Comment analysez-vous les résultats de l’étude de l’Insee sur le jour de carence de la fonction publique d'Etat ?

Un jour de carence a été instauré dans la fonction publique le 1er janvier 2012 et supprimé le 1er janvier 2014. Sur la base de l’enquête emploi, l’Insee a comparé le pourcentage d’agents absents pour raison de santé dans la fonction publique d’Etat et le secteur privé avant, pendant et après la période d’application du jour de carence. Il en ressort que celui-ci n’a pas eu d’impact sur le nombre total d’agents absents mais a entraîné une forte baisse du nombre d’agents absents deux jours, compensée par une forte hausse de ceux absents entre une semaine et trois mois.

Ces résultats ne sont pas faciles à interpréter. Je ne vois pas bien pourquoi la baisse est concentrée sur les absences de deux jours et non sur celles d’une journée. L’Insee avance plusieurs explications possibles à la hausse des absences longues mais sans les valider : les agents pourraient prolonger la durée des arrêts longs pour être sûr de leur rétablissement et ne pas risquer un arrêt court non indemnisé ; la réduction des arrêts courts pourrait avoir dégradé leur santé et ainsi entraîné plus d’arrêts longs ; l’augmentation des arrêts longs pourrait traduire une réaction d’hostilité des agents à une mesure considérée comme injuste.

Les raisons invoquées par les auteurs de cette étude pour l’avoir limitée à la fonction publique d’Etat ne sont pas très convaincantes, alors que celle-ci est bien moins touchée que les deux autres par l’absentéisme. Environ 40 % des fonctionnaires de l’Etat sont des enseignants, qui ne se déclarent pas nécessairement absents pour raison de santé pendant les congés scolaires ou leurs jours de travail à domicile, ce qui peut expliquer le faible absentéisme mesuré dans les services de l’Etat.

Il reste que ces effets de la journée de carence estimés par l’Insee - globalement faibles et de sens opposés sur les absences courtes et longues - sont semblables aux résultats des études réalisées dans d’autres pays, comme la Suède, ou par le service statistique du ministère des affaires sociales sur les salariés du secteur privé (où le délai de carence varie selon les branches et les entreprises). Ils paraissent donc assez solides.

Quelles peuvent être les autres alternatives pour diminuer l'absentéisme dans le secteur public ?

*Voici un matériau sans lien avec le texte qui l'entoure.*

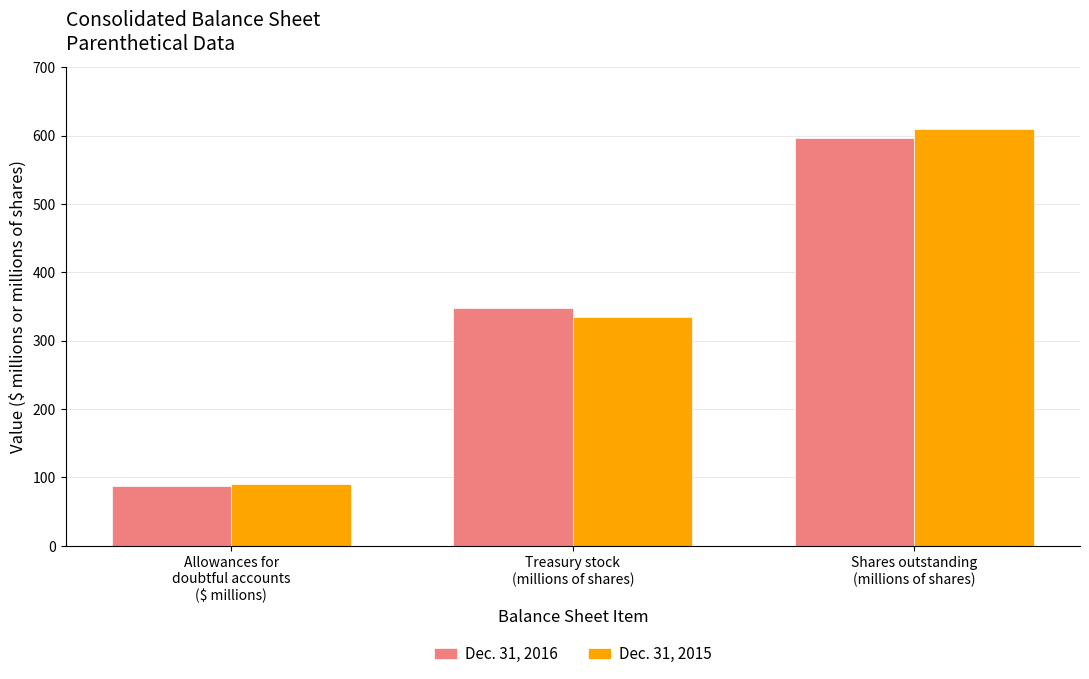

Reading left to right, transcribe all the data shown in this chart.

Dec. 31, 2016: Allowances for
doubtful accounts
($ millions)=88.0	Treasury stock
(millions of shares)=347.3	Shares outstanding
(millions of shares)=596.7
Dec. 31, 2015: Allowances for
doubtful accounts
($ millions)=91.0	Treasury stock
(millions of shares)=334.7	Shares outstanding
(millions of shares)=609.3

Les absences pour raison de santé sont surtout dues à des problèmes de santé et les conditions de travail peuvent être adaptées pour contribuer à améliorer l’état de santé des agents.

Il faudrait également réduire les absences injustifiées. Dans un rapport de 2015 sur la masse salariale de l’Etat, la Cour des comptes note qu’une expérience de contrôle des arrêts de travail des fonctionnaires a mis en évidence un taux d’arrêts injustifiés de 5 %. Ces contrôles pourraient être plus fréquents.

S’il faut sans doute redonner plus de sens au service public et à l’action des fonctionnaires pour limiter leurs absences non justifiées par une réelle cause médicale, il faudrait également que les primes et les avancements soient moins automatiques et dépendent plus de leur manière de servir. Il faudrait enfin s’interroger sur le comportement des médecins face aux demandes d’arrêt de travail, mais ce sujet est plus large et plus difficile que l’absentéisme des fonctionnaires.